Challenged over the reports in the House of Commons, ministers said that the UK had not supplied such weaponry to Saudi Arabia since 1989, and had not supplied or maintained cluster bombs since 2008. Defence minister, Philip Dunne, suggested the weapon found by Amnesty could have been from a previous conflict in the area.
However, Mr Hammond said that the UK, which supports Saudi Arabia’s military campaign against Houthi rebels in Yemen, said that Britain had “always been clear” that it did not support the use of cluster munitions.
“We believe we have an assurance from Saudi Arabia that cluster munitions have not been used in the conflict, but as I said earlier, the MoD is urgently investigating the allegations,” he said.
“We need to be careful, there is no evidence yet that Saudi Arabia has used cluster munitions,” he added.
Saudi Arabia is not a signatory to the treaty banning cluster munitions, which was ratified by the UK in 2010.
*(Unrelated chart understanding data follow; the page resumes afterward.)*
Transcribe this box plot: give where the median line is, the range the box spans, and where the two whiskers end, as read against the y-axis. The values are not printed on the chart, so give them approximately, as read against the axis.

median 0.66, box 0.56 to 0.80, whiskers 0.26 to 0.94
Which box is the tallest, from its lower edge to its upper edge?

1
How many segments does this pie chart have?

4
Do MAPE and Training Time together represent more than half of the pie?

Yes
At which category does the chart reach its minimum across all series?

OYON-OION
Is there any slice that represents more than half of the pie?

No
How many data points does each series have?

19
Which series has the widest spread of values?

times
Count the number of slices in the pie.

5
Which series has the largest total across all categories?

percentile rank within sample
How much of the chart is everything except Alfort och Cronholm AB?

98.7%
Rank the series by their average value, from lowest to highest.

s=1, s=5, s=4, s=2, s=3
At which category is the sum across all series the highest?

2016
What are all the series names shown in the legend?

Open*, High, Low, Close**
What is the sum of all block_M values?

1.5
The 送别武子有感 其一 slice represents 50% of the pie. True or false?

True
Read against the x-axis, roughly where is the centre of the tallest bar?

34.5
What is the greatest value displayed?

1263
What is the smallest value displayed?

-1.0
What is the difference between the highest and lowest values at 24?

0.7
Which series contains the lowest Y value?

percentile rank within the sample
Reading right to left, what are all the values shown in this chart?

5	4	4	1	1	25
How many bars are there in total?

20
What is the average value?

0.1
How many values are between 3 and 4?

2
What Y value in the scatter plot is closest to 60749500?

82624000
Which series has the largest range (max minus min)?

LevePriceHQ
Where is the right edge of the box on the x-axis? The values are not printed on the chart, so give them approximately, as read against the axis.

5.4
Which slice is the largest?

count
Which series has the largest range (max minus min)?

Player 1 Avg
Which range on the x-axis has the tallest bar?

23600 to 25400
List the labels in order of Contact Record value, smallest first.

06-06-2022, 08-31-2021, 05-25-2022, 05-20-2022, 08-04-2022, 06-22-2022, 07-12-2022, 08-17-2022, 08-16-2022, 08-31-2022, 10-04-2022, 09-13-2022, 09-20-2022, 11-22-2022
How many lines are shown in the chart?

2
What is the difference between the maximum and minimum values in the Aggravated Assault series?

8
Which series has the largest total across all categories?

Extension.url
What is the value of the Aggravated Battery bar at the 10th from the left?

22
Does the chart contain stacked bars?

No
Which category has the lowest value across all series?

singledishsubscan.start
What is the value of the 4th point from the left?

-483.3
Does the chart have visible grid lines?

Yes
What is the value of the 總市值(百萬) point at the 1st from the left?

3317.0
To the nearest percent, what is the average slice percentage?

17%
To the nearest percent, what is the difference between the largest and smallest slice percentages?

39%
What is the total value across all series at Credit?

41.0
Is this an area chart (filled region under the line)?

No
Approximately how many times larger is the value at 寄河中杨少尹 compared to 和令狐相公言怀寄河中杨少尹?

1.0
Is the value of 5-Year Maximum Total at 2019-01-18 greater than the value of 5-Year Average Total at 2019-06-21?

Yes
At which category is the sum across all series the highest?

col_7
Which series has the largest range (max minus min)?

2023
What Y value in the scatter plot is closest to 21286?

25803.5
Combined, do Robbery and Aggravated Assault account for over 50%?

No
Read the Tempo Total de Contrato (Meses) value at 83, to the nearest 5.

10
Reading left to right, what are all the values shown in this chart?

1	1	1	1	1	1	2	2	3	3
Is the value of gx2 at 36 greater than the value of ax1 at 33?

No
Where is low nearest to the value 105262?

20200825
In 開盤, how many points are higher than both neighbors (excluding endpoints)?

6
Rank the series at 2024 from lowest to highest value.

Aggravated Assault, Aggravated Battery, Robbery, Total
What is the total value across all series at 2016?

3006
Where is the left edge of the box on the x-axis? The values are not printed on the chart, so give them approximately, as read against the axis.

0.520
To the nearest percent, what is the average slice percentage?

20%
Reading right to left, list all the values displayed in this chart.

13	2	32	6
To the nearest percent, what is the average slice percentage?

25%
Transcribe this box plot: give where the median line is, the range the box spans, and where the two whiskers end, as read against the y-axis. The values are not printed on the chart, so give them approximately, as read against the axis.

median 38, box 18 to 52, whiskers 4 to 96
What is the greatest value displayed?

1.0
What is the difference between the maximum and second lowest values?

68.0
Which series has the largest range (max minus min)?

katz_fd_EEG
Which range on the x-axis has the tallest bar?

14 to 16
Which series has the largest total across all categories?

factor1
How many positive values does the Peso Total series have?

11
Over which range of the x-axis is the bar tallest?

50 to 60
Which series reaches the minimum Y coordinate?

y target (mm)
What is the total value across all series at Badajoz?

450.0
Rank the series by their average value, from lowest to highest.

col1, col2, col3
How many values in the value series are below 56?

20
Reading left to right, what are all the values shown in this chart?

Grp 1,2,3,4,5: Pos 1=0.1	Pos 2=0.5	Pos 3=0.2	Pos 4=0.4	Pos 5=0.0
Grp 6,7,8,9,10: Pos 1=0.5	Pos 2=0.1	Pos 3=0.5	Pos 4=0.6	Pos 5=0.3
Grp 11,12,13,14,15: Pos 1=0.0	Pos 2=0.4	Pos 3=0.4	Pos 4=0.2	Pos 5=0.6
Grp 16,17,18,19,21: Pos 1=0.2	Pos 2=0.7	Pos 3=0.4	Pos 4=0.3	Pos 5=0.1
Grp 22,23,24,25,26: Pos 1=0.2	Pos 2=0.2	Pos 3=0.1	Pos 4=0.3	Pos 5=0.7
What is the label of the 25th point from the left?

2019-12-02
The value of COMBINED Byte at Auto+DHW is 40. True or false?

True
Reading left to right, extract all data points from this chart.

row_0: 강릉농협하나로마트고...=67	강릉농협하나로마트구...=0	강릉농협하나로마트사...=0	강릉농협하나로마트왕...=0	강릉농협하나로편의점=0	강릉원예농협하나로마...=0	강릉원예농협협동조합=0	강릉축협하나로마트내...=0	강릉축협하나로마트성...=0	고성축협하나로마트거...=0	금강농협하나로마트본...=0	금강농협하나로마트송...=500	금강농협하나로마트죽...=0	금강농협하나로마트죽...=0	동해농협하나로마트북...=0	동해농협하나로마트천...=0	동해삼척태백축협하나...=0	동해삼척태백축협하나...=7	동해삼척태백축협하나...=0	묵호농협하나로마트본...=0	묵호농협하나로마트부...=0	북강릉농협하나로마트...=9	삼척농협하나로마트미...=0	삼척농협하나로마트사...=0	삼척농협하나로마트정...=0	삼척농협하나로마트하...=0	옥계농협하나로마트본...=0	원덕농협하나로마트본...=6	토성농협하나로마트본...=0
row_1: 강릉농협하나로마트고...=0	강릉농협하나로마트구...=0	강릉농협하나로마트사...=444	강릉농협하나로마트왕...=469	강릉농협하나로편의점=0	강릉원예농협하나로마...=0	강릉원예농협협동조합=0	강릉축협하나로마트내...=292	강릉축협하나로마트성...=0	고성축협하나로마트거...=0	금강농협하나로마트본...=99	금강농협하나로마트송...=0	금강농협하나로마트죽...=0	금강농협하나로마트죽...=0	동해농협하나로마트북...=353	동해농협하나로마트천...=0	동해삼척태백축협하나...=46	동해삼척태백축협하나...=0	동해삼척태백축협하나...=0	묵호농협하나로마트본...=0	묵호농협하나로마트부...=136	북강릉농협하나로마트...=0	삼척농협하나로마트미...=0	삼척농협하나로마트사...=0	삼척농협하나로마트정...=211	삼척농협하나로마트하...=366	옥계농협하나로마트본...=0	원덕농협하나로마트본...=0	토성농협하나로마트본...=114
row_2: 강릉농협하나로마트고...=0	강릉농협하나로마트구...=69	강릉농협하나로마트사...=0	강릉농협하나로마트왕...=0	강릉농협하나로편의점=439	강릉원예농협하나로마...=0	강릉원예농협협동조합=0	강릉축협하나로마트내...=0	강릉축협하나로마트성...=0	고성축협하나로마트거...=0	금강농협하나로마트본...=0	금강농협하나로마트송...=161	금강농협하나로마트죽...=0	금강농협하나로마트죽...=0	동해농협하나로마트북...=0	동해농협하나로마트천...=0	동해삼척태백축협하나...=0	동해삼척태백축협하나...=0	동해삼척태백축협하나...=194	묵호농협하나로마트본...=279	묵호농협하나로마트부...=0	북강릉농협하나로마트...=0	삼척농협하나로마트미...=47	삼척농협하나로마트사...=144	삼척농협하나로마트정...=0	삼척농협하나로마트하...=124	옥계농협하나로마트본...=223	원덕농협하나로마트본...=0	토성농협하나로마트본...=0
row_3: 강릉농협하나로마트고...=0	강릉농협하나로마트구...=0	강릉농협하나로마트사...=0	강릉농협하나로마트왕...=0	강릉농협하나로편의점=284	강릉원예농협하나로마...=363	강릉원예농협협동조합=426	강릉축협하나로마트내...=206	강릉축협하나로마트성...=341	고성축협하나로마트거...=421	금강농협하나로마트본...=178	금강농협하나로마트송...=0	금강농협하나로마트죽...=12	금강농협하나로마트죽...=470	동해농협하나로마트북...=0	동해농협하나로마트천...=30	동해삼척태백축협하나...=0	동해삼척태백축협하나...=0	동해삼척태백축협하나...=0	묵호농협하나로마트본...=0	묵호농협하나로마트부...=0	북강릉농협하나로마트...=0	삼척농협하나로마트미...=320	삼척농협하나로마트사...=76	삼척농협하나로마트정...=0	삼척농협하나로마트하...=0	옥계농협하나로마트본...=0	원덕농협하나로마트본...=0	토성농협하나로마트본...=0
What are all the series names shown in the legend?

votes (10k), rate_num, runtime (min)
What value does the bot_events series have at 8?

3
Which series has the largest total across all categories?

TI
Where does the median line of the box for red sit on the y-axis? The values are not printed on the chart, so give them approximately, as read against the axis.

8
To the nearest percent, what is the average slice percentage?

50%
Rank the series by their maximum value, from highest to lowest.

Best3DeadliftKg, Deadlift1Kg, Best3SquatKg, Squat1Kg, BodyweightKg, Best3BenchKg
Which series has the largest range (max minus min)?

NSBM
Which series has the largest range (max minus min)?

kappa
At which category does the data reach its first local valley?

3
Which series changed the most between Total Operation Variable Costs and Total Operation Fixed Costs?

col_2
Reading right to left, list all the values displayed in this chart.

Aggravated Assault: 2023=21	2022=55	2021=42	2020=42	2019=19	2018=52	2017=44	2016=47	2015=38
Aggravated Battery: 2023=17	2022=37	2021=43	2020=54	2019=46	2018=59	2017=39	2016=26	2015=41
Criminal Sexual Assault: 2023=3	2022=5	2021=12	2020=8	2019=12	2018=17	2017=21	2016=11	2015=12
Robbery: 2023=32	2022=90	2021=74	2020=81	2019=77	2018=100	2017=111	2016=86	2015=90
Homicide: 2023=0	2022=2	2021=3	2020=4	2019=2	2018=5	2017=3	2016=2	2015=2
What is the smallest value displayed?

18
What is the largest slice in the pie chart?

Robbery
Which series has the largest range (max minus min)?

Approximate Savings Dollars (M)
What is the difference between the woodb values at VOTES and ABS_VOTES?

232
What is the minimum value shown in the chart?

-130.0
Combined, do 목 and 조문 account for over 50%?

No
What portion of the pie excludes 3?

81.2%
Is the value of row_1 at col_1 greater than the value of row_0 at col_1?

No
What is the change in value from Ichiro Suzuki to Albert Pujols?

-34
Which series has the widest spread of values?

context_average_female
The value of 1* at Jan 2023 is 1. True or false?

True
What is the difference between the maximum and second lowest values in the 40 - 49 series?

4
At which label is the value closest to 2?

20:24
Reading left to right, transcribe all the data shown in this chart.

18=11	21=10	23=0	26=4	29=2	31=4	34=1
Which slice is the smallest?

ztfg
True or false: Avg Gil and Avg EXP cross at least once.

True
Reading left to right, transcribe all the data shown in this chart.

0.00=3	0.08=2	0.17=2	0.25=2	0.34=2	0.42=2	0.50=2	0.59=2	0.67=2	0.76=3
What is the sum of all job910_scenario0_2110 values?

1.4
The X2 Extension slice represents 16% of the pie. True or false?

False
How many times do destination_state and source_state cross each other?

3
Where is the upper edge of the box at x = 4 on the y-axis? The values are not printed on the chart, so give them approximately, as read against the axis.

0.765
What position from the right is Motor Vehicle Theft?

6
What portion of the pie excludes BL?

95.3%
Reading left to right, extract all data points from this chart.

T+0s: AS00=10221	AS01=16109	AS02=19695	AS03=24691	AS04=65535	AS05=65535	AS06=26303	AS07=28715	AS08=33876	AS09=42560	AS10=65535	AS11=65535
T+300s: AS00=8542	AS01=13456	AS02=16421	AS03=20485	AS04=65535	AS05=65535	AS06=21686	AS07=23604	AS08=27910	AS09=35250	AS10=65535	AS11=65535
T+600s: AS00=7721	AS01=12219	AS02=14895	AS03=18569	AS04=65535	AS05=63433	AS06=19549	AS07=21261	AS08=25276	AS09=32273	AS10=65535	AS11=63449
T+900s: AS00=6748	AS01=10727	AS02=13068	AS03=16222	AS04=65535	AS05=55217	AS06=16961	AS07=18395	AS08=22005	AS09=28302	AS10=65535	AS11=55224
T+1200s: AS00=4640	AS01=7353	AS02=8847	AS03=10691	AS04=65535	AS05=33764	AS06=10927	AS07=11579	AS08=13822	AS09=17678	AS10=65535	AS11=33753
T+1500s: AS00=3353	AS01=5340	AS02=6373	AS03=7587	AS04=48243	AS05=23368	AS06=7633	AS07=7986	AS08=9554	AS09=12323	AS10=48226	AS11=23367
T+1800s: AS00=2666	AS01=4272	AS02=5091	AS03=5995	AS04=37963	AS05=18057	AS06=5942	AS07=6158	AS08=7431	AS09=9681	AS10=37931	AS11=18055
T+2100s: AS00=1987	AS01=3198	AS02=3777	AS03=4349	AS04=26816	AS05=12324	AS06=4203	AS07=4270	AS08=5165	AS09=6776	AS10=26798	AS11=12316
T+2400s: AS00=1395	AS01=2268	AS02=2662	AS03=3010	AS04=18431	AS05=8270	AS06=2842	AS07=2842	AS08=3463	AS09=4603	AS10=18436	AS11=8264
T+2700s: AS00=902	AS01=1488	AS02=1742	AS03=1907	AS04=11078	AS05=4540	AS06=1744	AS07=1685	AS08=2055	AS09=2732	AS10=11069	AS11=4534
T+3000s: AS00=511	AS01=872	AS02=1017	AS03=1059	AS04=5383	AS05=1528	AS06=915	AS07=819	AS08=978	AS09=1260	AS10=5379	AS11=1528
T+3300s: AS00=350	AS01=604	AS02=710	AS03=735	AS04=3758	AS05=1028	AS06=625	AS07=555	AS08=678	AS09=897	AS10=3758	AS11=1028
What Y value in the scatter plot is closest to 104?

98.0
The Government has come under pressure to suspend all arms sales to Saudi Arabia over allegations from the United Nations and several NGOs that Saudi forces have breached international humanitarian law by targeting civilians during its intervention in Yemen’s civil war, which began in March last year.
Ministers have said that the Saudi government is investigating the claims, but have expressed impatience with the process.
Amnesty International’s arms control director, Oliver Sprague, said it was “not good enough” for ministers to “politely seek ‘assurances’ from Saudi Arabia over their own behaviour.”
“Cluster bombs are one of the nastiest weapons in the history of warfare, rightly banned by the UK and more than 100 other countries, so it’s truly shocking that a British cluster munition has recently been dropped on a civilian area in Yemen,” he said.
“Despite the deaths and injuries of thousands of Yemeni civilians at the hands of the Saudi-led coalition, British arms manufacturers are still sending shedloads of UK arms to Saudi Arabia and others in the coalition – and they’re being waved on by ministers as they do so.
“It’s a scandal. We’ve written to David Cameron demanding that the UK stop sending arms to the Saudi-led coalition which are all too likely to end up killing Yemeni farmers and their families.”
Tasmina Ahmed-Sheikh, the SNP MP for Ochil and South Perthshire, who raised the issue in the Commons, said: “The UK Government has shown continued inaction in this vital matter which has led to the deaths of Yemeni men, women and children from the continued use of British bombs – UK ministers must apologise immediately and halt all arms sales to Saudi Arabia.”